### Texto fornecido
------------------------------------------------------------
Audiência do congresso mundial de policiais assiste à apresentação de uma tecnologia de monitoramento remoto.
Tecnologias apresentadas em congresso de policiais em Dubai, em 9 de março de 2023. No Oriente Médio, inteligência artificial e outras tecnologias de ponta já fazem parte do dia a dia - The New York Times

Os avanços em inteligência artificial, drones e reconhecimento facial criaram um negócio de vigilância policial cada vez mais globalizado. Software de hacking israelense, ferramentas de investigação americanas e algoritmos chineses de visão computacional podem ser comprados e combinados em um coquetel de espionagem incrivelmente eficaz.
------------------------------------------------------------
### Dados armazenados
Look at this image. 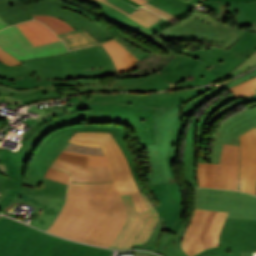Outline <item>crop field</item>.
------------------------------------------------------------
### Objetivo 1
Segundo o texto sobre vigilância policial, em que cidade e em que data foram apresentadas as tecnologias no congresso de policiais?
### Objetivo 2
Liste os avanços que, de acordo com o texto sobre vigilância policial, criaram um negócio de vigilância policial cada vez mais globalizado.
### Objetivo 3
Por favor, continue o texto sobre vigilância policial a partir da última frase apresentada.

### Resposta escrita 1
Em Dubai, em 9 de março de 2023.

### Resposta escrita 2
- Inteligência artificial
- Drones
- Reconhecimento facial

### Resposta escrita 3
Alimentado por uma onda de gastos de países do Oriente Médio, como os Emirados Árabes Unidos (EAU), o anfitrião da conferência e um usuário agressivo de tecnologias de segurança da próxima geração, o evento apontou como as ferramentas de vigilância em massa, que antes se acreditava serem difundidas apenas na China, estão proliferando. O uso crescente dessas tecnologias sinaliza uma era de policiamento baseado tanto em software, dados e códigos quanto em policiais e armamento, levantando questões sobre seus efeitos na privacidade das pessoas e no exercício do poder político.

"Muita vigilância ostensiva pode ser benigna ou usada para melhorar uma cidade", disse Daragh Murray, professor de direito da Universidade Queen Mary, em Londres, que estudou o uso da tecnologia pela polícia. "Mas o outro lado da moeda é que ela pode fornecer uma visão incrível da vida cotidiana das pessoas. Isso pode ter um efeito assustador indesejável ou ser uma ferramenta de repressão real.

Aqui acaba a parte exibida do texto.